Exercise details: In the passage on the Church's priorities, what does the Church organize its strongest show of cross-denominational unity to do?

What matters? A rally cry and show of power to help those who don't have clean water, or to rise against the travisties in Africa, would be actions that would represent the Church as sincere, compassionate, strong, and a force to be reckoned with. When people ask why we are so strong-minded about these things and so adament about helping the poorest of the poor and the lowest of the low, we could point to Christ and explain that this was the model that was set. This is what we must follow. I genuinely think the world would be moved by that.
Instead, the Church organizes her strongest sense of power and her strongest show of cross-denominational unity to blast the contents of a fictional thriller. Maybe this goes hand-in-hand with the previous post regarding the hidden pitfalls of misplaced unity. It is undeniably an inward focus: local Protestant Churches, Opus Dei, and The Vatican are feeling threatened, and they respond with harsh criticisms, booklets, cheap productions, and public begs for disclaimers that make them seem petty, prudish, anxious, scared, and childish at best to a world that already thinks the Church to be something unworthy of serious and thoughtful attention.

Information shown:

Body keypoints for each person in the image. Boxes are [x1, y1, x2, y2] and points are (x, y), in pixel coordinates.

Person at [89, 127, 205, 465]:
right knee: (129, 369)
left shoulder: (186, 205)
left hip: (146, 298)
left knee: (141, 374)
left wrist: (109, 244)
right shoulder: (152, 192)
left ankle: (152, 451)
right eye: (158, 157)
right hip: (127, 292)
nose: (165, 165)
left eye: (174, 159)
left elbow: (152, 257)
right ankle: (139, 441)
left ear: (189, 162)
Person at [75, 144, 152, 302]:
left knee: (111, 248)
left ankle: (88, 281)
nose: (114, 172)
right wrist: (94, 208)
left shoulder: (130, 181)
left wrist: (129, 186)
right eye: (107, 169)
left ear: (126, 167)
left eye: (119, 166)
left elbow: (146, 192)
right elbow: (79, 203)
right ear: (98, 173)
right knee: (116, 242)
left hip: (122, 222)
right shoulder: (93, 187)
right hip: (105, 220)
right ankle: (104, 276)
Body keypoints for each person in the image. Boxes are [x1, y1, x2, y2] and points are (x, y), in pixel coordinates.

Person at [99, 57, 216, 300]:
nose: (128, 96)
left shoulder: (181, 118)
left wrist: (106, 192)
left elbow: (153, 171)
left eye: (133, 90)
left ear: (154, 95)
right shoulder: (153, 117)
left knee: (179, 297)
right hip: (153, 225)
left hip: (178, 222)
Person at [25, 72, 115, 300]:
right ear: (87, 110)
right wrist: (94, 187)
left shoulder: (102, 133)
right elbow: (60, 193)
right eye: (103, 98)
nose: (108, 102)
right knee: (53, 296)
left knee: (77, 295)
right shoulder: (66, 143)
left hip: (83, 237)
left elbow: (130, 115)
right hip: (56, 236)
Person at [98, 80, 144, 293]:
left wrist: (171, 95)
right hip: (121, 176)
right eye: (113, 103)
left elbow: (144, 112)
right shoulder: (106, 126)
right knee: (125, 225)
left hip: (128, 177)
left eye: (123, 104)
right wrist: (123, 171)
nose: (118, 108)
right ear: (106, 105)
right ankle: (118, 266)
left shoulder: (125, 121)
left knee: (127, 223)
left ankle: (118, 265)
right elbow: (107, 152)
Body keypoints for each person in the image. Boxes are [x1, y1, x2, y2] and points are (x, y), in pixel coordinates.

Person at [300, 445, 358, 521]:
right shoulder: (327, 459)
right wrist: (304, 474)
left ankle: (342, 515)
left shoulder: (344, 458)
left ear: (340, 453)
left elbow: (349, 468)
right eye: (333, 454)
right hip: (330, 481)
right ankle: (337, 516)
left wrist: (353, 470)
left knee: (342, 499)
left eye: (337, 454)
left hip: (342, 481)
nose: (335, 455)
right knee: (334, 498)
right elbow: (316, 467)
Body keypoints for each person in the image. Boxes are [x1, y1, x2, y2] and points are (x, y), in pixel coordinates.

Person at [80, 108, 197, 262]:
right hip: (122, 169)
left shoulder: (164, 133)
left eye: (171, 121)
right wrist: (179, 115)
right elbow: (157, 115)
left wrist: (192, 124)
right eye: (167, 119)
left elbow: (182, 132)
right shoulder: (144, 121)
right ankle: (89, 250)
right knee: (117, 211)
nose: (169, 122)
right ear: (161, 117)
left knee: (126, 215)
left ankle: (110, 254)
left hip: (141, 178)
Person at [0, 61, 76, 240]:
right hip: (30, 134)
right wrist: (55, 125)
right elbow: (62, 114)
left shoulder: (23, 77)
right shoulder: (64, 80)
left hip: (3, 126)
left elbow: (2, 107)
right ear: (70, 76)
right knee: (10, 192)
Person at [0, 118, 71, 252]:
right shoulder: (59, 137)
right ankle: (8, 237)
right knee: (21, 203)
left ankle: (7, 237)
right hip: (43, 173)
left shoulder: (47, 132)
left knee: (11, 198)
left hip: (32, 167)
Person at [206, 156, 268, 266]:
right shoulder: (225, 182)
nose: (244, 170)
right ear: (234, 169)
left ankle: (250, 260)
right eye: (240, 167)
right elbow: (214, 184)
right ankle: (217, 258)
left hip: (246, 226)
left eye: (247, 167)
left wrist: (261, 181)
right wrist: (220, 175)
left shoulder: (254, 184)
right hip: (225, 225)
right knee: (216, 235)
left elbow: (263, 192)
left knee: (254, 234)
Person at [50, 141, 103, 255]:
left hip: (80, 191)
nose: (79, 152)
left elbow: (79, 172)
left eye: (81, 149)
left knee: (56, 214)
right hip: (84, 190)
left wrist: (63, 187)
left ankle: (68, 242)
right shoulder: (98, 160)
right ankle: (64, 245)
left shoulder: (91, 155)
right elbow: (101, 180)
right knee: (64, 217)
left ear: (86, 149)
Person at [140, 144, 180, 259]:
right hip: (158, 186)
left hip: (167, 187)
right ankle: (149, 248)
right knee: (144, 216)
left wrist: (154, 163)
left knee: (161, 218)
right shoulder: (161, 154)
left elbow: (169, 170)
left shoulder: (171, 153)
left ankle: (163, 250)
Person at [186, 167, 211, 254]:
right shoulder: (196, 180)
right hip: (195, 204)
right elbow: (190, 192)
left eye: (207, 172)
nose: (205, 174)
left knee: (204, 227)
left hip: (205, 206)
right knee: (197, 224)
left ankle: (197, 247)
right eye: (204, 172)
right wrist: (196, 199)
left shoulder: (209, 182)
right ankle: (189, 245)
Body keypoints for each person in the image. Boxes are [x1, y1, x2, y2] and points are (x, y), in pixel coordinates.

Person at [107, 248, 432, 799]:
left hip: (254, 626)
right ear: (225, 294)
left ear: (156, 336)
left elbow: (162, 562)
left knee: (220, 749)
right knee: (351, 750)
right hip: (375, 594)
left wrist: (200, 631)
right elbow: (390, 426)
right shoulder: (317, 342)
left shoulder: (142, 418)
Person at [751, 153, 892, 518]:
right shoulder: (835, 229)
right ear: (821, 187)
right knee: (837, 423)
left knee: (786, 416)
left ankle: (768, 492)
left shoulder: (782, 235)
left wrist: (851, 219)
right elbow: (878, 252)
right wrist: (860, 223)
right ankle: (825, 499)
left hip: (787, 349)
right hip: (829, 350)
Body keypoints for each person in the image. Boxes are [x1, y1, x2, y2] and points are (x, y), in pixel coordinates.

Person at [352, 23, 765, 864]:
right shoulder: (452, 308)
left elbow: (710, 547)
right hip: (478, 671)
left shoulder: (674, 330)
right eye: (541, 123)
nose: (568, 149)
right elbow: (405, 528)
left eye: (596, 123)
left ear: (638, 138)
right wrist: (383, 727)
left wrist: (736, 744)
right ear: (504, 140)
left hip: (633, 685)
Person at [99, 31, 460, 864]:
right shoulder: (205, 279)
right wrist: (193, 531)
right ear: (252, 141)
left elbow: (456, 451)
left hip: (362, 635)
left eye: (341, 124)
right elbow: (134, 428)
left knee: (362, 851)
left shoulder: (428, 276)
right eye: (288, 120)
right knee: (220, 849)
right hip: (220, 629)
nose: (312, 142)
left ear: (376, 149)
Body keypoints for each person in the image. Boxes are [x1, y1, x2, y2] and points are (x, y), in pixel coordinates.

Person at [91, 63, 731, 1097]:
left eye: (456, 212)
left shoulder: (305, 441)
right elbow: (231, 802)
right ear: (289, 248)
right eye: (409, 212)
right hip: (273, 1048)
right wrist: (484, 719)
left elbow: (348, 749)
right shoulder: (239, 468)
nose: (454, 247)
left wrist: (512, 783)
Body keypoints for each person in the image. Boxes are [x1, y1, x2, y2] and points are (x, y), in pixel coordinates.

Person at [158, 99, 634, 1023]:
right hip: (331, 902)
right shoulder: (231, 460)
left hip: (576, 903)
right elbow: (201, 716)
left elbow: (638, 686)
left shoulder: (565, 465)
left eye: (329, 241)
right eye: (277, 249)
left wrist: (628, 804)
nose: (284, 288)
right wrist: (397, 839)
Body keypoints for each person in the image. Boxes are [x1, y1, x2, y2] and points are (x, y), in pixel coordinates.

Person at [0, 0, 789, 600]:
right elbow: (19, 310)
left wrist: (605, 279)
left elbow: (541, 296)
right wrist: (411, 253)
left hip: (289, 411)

Written response: To blast the contents of a fictional thriller.